Seattle Yard generally operated seven engines on three shifts per day; jobs at: 6:30 am, 7:00 am, 7:59 am; 2:30 pm, 3:59 pm; 10:30 pm and 11:59 pm. Jobs were filled on a daily markup board, the same system used on the Northern Pacific. Yardmen of low seniority, such as me, were lucky to make the 3:59 pm job. The 2:30 pm job was the higher prestige front "lead" job; staffed by self-described good "car handlers," perhaps seen as cowboys by others. The 3:59 job did some front lead switching, but mainly tramped around; taking cuts to the waterfront; or working barges; or going to the Argo Interchange; and often took #200's connection out to Black River for that train's 8:00 pm arrival from Tacoma.

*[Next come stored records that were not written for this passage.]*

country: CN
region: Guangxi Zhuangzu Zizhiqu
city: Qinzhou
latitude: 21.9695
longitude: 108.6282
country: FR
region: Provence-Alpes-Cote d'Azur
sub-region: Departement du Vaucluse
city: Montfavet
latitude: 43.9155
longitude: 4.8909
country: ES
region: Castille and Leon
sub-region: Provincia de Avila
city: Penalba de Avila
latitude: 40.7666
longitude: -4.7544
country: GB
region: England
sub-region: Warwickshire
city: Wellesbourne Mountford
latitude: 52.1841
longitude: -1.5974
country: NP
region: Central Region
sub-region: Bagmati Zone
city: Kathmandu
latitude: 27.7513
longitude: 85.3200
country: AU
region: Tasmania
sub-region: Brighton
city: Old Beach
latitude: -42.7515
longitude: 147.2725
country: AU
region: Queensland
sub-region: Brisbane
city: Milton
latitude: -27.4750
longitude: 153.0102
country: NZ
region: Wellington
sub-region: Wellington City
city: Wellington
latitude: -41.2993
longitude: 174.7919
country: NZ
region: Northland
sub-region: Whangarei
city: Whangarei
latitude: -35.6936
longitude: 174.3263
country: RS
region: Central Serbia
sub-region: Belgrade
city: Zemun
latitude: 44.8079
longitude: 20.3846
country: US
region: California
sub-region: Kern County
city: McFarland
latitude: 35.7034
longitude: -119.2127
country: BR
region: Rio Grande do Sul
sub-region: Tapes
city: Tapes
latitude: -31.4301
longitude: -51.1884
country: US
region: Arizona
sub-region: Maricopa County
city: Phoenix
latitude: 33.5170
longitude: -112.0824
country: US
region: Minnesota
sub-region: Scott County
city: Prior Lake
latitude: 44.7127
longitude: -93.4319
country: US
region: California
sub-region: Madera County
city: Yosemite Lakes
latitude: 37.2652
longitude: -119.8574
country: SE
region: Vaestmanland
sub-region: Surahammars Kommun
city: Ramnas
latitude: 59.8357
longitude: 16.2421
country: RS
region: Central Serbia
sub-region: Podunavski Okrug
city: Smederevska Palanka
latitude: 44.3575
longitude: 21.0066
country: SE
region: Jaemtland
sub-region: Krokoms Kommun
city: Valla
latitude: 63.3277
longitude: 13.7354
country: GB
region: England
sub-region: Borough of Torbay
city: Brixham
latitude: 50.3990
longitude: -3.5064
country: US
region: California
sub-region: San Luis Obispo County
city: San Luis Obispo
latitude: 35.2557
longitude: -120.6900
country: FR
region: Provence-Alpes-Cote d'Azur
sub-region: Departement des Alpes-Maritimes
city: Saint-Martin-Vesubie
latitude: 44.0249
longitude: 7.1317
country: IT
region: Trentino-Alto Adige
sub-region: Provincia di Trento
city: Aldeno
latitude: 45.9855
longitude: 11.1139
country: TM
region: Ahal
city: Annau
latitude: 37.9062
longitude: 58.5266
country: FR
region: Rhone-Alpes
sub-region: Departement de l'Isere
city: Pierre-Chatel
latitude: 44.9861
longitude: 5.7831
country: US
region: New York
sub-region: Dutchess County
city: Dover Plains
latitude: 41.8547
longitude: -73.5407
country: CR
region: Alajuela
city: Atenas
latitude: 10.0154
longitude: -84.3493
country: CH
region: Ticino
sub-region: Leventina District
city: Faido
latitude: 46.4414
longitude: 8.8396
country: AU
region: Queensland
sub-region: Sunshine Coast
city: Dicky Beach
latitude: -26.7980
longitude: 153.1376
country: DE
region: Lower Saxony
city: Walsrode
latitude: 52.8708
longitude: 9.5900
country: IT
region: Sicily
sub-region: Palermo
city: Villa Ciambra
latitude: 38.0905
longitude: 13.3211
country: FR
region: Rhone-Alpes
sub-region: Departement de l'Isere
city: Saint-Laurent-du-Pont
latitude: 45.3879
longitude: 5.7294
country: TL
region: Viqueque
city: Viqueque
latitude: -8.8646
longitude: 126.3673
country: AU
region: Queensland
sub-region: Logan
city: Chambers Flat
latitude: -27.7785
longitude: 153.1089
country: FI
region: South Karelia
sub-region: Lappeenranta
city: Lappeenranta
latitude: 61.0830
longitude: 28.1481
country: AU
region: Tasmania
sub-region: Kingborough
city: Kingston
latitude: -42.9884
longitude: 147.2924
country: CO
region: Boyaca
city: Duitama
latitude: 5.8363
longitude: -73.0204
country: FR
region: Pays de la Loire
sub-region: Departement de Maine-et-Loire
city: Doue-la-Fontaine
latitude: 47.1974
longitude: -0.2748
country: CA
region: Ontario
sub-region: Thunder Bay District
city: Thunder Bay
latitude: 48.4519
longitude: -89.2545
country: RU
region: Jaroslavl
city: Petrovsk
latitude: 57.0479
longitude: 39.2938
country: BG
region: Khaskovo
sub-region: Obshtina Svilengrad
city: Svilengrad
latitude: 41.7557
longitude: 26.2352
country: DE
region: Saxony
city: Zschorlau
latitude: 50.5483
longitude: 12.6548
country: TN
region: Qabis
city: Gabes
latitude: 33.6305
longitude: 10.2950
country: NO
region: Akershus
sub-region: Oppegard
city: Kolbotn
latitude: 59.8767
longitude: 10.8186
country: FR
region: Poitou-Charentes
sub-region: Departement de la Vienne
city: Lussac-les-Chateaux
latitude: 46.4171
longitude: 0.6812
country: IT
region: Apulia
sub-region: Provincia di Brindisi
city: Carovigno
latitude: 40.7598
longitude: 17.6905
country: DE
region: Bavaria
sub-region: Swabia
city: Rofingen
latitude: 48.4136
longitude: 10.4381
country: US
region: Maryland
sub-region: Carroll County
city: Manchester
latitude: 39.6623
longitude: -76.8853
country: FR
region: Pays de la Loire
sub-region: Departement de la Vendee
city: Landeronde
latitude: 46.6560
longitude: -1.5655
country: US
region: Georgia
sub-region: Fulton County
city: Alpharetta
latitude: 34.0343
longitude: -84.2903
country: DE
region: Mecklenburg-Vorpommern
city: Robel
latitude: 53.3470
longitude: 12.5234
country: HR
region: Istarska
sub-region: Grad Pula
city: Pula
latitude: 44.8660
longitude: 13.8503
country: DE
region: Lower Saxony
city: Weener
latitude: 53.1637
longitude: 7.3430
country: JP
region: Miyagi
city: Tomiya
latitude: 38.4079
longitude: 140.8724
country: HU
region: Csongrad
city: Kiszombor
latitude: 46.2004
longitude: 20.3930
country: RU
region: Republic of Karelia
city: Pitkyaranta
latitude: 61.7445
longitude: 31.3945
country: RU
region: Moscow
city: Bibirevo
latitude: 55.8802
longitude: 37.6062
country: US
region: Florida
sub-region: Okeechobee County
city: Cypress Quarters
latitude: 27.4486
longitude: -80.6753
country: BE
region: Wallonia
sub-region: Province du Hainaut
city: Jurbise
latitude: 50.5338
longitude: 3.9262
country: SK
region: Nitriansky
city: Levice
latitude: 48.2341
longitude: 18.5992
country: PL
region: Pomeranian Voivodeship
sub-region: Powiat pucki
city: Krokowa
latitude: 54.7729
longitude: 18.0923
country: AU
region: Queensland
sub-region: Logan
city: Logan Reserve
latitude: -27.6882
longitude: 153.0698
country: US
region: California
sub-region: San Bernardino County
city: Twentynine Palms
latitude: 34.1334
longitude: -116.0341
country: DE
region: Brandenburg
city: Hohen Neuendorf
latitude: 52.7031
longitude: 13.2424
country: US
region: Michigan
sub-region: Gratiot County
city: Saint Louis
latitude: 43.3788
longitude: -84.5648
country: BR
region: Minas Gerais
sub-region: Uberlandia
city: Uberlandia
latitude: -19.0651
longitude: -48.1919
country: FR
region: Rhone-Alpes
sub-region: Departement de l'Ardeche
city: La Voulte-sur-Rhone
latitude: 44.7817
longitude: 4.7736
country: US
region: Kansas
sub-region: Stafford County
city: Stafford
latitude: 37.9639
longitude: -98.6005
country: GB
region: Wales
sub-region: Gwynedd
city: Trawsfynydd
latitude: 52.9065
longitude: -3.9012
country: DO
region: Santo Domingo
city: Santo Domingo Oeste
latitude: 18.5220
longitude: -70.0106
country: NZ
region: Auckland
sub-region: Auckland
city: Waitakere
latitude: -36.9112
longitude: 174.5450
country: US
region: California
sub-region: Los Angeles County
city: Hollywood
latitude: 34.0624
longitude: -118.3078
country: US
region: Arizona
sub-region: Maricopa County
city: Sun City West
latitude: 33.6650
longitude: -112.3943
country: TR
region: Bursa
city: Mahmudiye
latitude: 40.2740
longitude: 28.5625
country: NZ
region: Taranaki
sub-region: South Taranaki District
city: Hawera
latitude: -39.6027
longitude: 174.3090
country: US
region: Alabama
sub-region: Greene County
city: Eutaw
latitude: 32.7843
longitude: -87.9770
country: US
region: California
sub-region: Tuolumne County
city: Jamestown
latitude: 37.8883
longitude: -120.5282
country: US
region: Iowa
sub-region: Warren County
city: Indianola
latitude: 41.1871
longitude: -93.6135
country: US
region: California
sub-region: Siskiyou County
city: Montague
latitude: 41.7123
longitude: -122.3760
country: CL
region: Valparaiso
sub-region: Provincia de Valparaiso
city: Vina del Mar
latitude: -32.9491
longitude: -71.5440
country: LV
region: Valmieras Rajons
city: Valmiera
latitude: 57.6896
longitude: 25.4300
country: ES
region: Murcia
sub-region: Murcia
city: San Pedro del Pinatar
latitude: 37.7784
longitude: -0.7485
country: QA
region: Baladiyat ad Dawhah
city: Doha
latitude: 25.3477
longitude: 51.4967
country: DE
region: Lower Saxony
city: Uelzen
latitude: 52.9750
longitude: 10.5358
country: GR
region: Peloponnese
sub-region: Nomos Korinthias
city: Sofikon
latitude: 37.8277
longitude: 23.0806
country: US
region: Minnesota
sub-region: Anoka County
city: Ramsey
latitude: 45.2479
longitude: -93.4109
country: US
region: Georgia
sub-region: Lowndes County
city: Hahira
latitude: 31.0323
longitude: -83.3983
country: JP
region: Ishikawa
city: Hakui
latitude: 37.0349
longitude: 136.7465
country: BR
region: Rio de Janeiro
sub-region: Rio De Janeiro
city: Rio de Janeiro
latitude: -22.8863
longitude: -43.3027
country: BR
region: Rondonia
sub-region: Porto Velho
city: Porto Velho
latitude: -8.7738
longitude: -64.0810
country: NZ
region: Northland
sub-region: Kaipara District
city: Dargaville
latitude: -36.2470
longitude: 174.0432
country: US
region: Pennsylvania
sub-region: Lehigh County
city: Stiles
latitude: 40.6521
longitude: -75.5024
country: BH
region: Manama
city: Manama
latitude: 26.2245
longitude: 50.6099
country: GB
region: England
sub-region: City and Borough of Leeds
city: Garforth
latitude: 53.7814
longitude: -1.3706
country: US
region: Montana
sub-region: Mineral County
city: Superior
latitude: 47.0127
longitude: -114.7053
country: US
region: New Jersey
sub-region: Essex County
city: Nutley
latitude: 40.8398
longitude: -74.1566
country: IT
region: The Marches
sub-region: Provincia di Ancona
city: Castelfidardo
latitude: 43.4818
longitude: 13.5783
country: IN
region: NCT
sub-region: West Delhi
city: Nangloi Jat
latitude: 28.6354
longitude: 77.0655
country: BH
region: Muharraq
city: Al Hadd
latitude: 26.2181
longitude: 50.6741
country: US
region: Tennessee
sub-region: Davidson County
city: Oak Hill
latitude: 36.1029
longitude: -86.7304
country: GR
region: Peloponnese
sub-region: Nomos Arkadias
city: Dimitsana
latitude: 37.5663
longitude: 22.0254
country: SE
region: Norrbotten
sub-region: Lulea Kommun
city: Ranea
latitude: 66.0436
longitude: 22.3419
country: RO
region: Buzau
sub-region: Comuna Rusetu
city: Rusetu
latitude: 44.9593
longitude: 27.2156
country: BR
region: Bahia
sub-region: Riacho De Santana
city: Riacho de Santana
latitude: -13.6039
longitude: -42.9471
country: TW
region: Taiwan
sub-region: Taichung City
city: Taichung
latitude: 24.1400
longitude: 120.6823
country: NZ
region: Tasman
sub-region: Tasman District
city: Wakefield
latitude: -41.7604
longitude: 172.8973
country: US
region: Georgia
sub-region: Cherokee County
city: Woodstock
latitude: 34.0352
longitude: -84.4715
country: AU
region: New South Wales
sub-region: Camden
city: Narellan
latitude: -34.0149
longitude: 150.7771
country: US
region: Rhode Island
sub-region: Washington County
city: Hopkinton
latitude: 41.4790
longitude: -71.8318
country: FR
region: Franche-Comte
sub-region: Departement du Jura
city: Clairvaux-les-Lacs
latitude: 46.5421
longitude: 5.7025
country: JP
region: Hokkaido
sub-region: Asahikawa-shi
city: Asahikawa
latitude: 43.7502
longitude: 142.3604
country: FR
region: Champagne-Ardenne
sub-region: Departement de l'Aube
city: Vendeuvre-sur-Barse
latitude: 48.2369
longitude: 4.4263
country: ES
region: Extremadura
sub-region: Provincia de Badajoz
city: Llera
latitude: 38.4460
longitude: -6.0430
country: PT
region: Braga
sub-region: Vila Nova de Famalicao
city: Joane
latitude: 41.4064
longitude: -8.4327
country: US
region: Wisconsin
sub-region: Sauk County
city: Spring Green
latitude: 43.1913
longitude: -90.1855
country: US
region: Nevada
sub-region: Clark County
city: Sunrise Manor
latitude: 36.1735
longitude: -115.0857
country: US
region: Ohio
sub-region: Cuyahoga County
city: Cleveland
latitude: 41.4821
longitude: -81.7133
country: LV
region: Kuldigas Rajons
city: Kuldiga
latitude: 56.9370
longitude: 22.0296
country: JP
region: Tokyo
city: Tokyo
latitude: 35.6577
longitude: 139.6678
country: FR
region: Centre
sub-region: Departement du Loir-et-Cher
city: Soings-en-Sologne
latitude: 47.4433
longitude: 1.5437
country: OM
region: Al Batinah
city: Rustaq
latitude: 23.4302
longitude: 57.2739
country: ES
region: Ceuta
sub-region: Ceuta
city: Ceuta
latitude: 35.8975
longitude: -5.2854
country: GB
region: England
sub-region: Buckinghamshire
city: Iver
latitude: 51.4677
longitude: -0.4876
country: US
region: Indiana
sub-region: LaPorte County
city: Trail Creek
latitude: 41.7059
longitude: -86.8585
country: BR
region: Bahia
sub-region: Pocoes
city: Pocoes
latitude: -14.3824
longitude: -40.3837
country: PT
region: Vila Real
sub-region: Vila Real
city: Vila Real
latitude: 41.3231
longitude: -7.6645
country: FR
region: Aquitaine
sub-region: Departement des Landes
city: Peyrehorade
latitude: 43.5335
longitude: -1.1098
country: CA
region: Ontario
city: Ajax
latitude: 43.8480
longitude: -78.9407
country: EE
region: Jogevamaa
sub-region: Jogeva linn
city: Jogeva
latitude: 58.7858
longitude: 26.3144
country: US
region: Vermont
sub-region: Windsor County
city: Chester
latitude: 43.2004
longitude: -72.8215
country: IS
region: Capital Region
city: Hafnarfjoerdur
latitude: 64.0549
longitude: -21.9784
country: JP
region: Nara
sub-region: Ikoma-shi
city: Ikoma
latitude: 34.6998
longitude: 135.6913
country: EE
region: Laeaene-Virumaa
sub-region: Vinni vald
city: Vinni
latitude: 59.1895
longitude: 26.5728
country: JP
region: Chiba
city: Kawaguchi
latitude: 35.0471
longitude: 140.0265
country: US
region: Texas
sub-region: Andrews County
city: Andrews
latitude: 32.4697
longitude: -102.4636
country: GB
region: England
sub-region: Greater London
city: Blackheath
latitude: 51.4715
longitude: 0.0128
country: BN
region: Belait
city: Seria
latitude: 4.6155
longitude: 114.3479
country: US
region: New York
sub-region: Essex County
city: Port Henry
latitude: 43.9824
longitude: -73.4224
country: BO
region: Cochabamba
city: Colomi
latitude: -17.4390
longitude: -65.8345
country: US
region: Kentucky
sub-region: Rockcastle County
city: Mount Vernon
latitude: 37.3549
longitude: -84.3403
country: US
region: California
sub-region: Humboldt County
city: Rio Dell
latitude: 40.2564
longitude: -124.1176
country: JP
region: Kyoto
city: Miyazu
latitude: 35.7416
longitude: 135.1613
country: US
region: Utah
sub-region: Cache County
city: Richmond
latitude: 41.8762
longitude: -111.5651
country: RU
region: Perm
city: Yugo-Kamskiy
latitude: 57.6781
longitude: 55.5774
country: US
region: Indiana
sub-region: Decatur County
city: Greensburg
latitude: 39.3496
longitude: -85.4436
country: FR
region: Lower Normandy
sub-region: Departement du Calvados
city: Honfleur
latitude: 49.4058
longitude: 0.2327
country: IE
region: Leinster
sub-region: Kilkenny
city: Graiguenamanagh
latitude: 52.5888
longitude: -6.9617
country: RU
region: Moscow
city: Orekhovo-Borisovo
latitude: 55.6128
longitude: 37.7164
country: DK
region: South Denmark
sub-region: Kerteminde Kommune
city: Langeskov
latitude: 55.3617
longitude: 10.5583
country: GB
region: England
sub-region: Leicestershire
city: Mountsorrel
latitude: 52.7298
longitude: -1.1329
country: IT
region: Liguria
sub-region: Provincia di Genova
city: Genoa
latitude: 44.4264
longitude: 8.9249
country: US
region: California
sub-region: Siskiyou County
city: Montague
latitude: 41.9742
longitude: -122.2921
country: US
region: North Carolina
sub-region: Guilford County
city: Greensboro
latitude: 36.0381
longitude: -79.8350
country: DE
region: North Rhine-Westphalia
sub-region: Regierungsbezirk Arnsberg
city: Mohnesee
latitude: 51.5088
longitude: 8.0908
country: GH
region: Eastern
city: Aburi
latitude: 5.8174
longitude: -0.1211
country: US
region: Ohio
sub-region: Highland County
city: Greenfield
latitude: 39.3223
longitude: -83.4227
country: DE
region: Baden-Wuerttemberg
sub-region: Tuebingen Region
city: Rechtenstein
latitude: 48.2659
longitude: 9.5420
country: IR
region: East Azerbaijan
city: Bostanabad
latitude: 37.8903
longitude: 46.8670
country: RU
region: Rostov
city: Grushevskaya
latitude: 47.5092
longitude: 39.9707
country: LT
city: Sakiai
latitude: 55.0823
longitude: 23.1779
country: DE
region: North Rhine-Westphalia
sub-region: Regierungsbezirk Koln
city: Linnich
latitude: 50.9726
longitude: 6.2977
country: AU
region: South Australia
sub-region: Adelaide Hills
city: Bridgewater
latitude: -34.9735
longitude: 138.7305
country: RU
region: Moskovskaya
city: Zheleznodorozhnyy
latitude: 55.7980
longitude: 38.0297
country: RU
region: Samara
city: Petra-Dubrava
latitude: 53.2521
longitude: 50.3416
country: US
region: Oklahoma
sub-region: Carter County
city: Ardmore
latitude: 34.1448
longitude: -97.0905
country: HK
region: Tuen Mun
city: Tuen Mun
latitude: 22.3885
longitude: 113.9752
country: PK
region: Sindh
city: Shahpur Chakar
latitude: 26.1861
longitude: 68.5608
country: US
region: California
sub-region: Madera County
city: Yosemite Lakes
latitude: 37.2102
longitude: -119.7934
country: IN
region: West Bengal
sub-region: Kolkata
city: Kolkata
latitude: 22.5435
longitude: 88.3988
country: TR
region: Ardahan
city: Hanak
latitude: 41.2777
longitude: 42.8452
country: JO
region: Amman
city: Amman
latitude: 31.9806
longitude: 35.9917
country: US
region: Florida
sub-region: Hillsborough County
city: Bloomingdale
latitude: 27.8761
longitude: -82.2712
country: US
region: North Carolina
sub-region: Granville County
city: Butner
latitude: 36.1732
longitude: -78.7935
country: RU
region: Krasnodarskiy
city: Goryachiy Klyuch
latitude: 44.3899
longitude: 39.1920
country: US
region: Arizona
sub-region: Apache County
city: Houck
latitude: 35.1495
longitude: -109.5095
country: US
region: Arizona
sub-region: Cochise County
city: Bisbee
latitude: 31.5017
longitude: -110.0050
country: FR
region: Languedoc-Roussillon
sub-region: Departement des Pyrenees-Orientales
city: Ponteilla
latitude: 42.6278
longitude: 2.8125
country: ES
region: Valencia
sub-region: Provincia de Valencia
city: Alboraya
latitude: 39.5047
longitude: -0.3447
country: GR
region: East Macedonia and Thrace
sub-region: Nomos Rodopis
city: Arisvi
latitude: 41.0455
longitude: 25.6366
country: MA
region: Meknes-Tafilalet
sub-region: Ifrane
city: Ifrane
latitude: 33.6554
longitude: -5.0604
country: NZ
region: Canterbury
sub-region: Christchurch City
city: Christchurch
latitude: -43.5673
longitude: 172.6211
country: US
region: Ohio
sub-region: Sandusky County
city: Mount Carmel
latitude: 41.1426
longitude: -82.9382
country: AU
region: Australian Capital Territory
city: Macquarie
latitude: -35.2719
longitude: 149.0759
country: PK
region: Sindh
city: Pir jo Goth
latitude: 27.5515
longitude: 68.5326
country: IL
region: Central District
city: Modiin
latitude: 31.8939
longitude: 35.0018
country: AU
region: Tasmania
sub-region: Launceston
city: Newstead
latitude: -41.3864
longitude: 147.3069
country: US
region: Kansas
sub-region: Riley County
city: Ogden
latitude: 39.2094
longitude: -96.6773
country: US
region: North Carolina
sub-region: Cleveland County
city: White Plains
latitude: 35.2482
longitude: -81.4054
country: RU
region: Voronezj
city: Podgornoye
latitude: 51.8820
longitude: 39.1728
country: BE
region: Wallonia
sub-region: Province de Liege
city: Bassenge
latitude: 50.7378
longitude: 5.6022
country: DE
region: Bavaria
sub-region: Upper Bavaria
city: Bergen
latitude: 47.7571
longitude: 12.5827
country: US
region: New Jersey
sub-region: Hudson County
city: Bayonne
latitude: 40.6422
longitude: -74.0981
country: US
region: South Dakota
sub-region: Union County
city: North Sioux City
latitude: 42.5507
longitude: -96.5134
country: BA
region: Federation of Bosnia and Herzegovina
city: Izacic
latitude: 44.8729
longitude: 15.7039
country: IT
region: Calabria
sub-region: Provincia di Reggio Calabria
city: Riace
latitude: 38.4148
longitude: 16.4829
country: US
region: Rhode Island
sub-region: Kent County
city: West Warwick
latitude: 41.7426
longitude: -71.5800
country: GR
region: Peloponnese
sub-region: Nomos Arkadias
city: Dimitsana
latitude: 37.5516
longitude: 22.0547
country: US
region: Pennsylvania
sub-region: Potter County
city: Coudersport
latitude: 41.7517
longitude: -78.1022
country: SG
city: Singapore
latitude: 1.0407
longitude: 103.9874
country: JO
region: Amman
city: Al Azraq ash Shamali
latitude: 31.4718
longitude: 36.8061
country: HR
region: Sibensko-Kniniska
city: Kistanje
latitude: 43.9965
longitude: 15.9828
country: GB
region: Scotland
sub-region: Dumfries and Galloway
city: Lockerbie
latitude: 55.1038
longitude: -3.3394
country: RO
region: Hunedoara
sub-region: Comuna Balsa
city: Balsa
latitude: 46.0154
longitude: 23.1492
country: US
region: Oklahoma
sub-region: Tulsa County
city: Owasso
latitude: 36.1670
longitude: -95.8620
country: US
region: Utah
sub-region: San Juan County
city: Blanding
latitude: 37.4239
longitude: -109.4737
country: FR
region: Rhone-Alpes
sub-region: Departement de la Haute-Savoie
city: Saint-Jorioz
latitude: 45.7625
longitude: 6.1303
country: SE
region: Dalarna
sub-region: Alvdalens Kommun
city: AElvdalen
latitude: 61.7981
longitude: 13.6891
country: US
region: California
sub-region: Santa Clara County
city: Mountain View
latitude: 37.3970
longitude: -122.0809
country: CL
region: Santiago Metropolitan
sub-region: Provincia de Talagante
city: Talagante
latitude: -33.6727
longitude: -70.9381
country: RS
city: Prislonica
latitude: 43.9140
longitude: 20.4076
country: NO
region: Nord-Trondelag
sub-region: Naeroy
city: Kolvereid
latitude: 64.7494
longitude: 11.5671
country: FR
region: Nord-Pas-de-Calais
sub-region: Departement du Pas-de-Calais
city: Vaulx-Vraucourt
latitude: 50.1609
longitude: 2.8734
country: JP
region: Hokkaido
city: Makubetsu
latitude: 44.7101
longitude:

Contrary to the conventional thinking about the Milwaukee Road, Seattle Yard was the major generator of traffic for Lines West. While it might seem obvious in retrospect in that Seattle is a larger city than Tacoma, the Milwaukee's presence in the Northwest railroad scene was obscure in Seattle but dominant in Tacoma. But Seattle provided the freight for more than one, and perhaps two mainline trains a day:

  1. Out of the Port of Seattle, 30 or more TOFC/COFC cars daily.
  2. British Columbia Railway traffic via barge from North Vancouver, 15 or more cars daily.
  3. Barge traffic from the Port Angeles - Port Townsend 14th Sub, 15 cars daily.
  4. Cargill and Fisher Flour grain traffic terminating in Seattle.
  5. Port of Seattle break-bulk from Pier 30, 10 or more boxcars daily.
  6. Interchange traffic received from, or delivered to the Burlington Northern and Union Pacific at the Argo Interchange.
  7. Traffic originating or terminating at various Seattle industries such as Sears, Roebuck & Co., U.S. Plywood, West Coast Paper, Sam Wylde Co. and Rainier Cold Storage.